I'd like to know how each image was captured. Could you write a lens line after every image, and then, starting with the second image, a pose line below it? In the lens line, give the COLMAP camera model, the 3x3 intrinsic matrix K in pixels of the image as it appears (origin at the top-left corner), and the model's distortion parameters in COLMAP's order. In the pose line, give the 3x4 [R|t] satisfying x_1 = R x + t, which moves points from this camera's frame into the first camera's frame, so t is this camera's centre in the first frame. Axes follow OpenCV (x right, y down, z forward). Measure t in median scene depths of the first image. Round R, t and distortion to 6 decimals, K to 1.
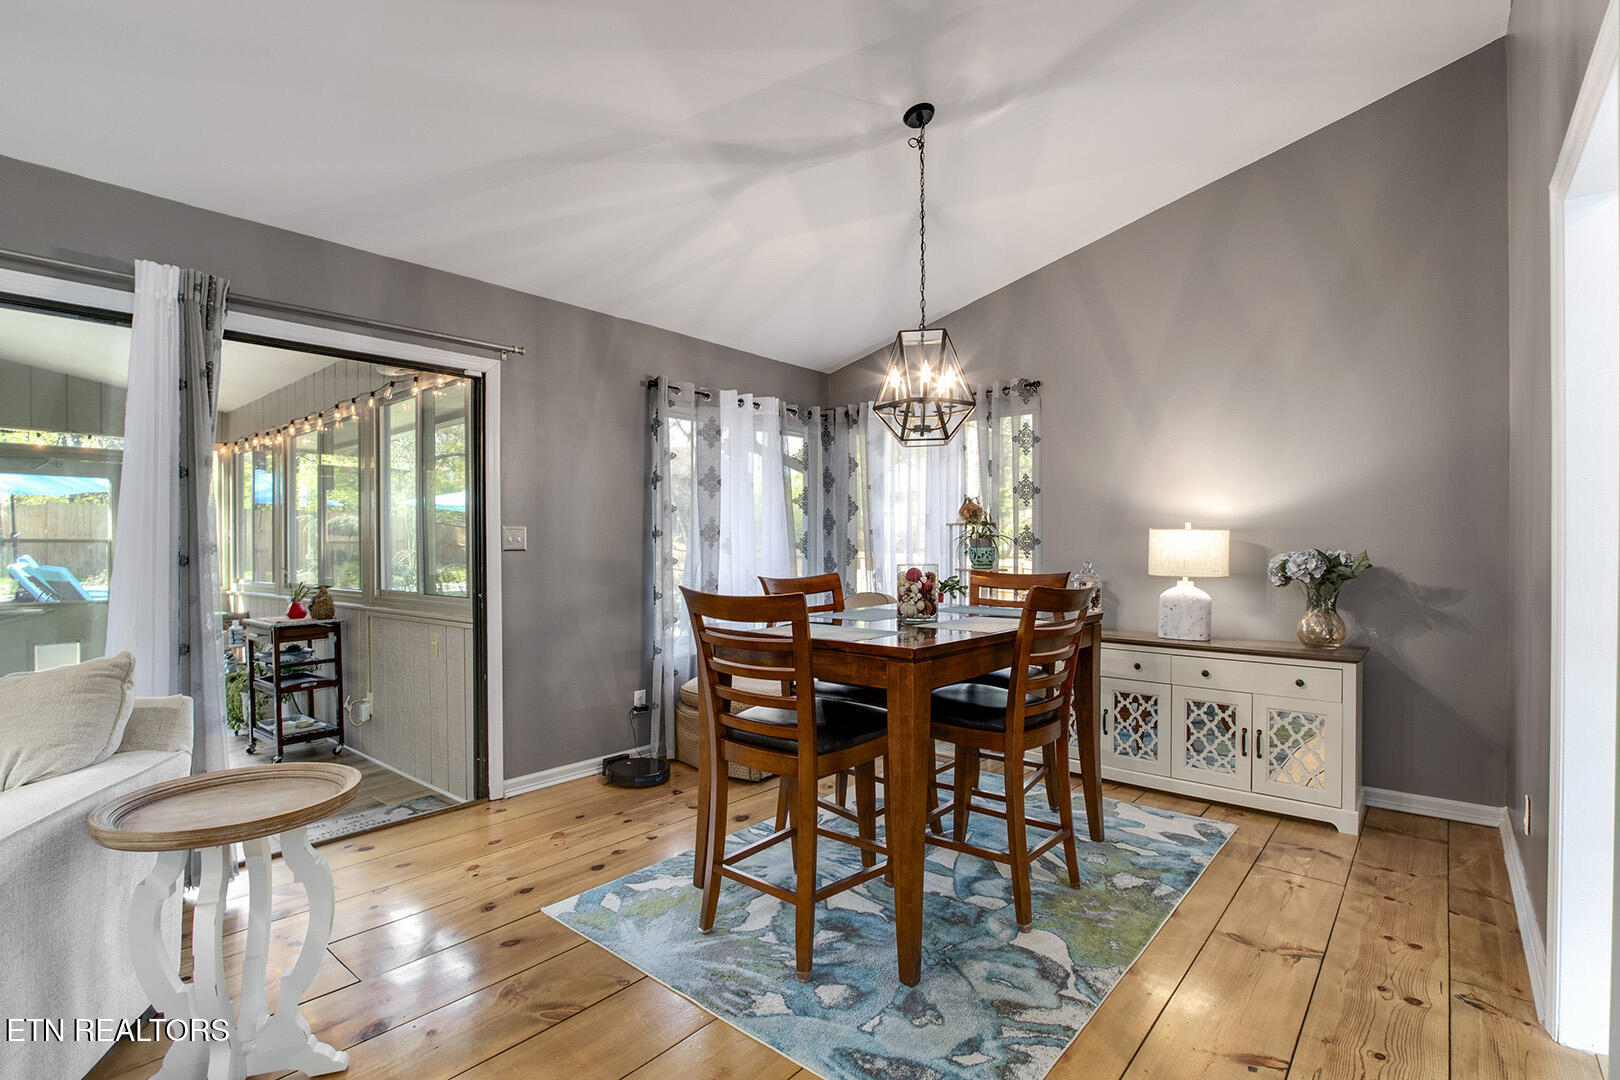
lens RADIAL K [[756.7, 0, 811.4], [0, 756.7, 549.2], [0, 0, 1]] dist [-0.018293, 0.000769]
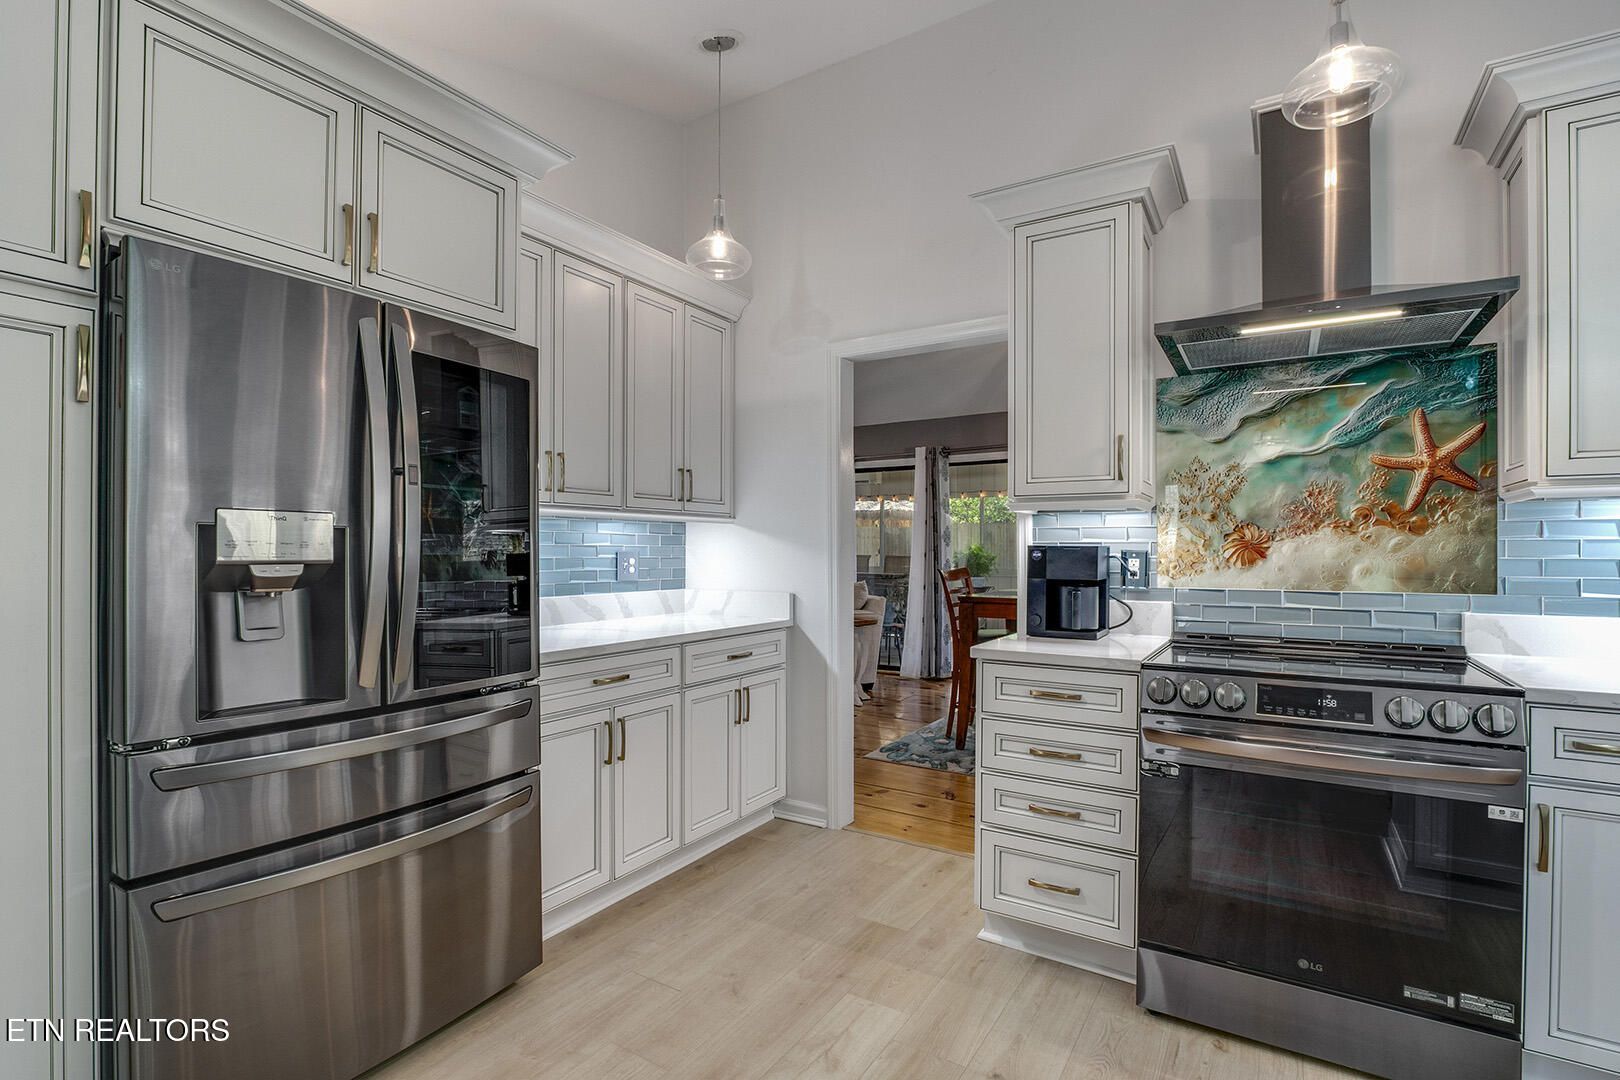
lens RADIAL K [[756.7, 0, 811.4], [0, 756.7, 549.2], [0, 0, 1]] dist [-0.018293, 0.000769]
pose [[0.136765, 0.003679, -0.990597, 1.429976], [-0.008525, 0.999960, 0.002537, -0.004095], [0.990567, 0.008098, 0.136791, 0.170125]]
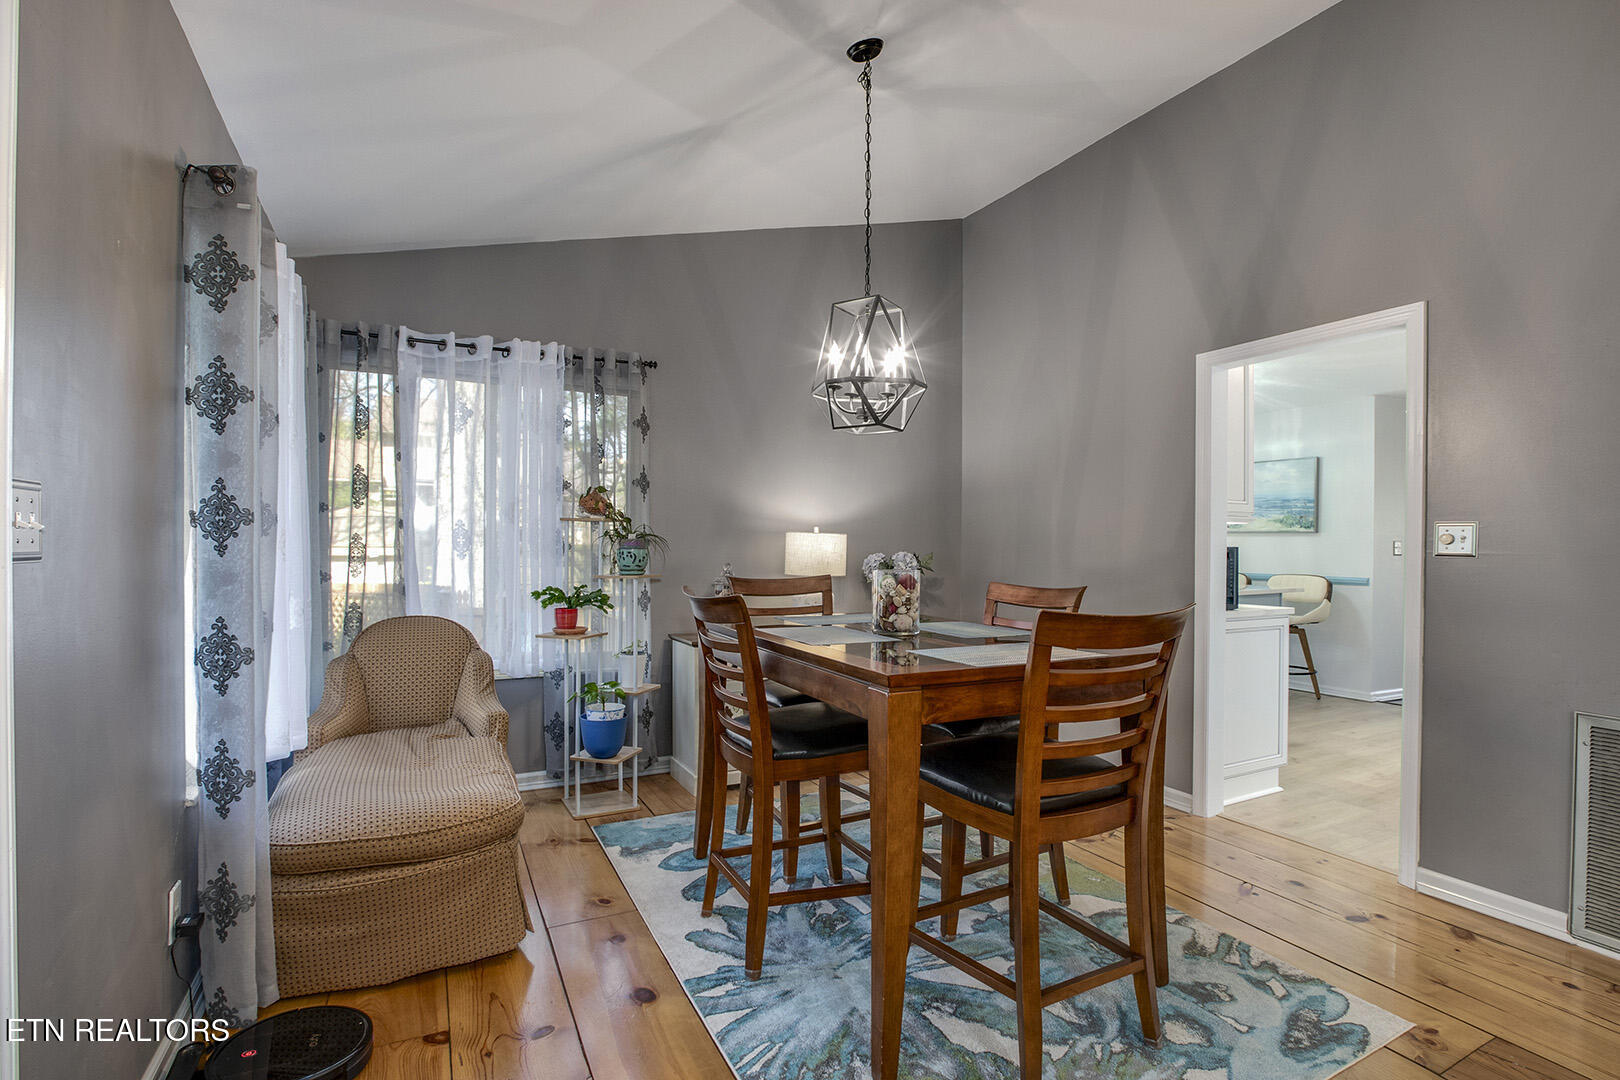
------------------------
_Exercise directions:_ Could you copy the listing above exactly, without its pictures?

_Answer to this problem:_
I'd like to know how each image was captured. Could you write a lens line after every image, and then, starting with the second image, a pose line below it? In the lens line, give the COLMAP camera model, the 3x3 intrinsic matrix K in pixels of the image as it appears (origin at the top-left corner), and the model's distortion parameters in COLMAP's order. In the pose line, give the 3x4 [R|t] satisfying x_1 = R x + t, which moves points from this camera's frame into the first camera's frame, so t is this camera's centre in the first frame. Axes follow OpenCV (x right, y down, z forward). Measure t in median scene depths of the first image. Round R, t and distortion to 6 decimals, K to 1.
lens RADIAL K [[756.7, 0, 811.4], [0, 756.7, 549.2], [0, 0, 1]] dist [-0.018293, 0.000769]
lens RADIAL K [[756.7, 0, 811.4], [0, 756.7, 549.2], [0, 0, 1]] dist [-0.018293, 0.000769]
pose [[0.136765, 0.003679, -0.990597, 1.429976], [-0.008525, 0.999960, 0.002537, -0.004095], [0.990567, 0.008098, 0.136791, 0.170125]]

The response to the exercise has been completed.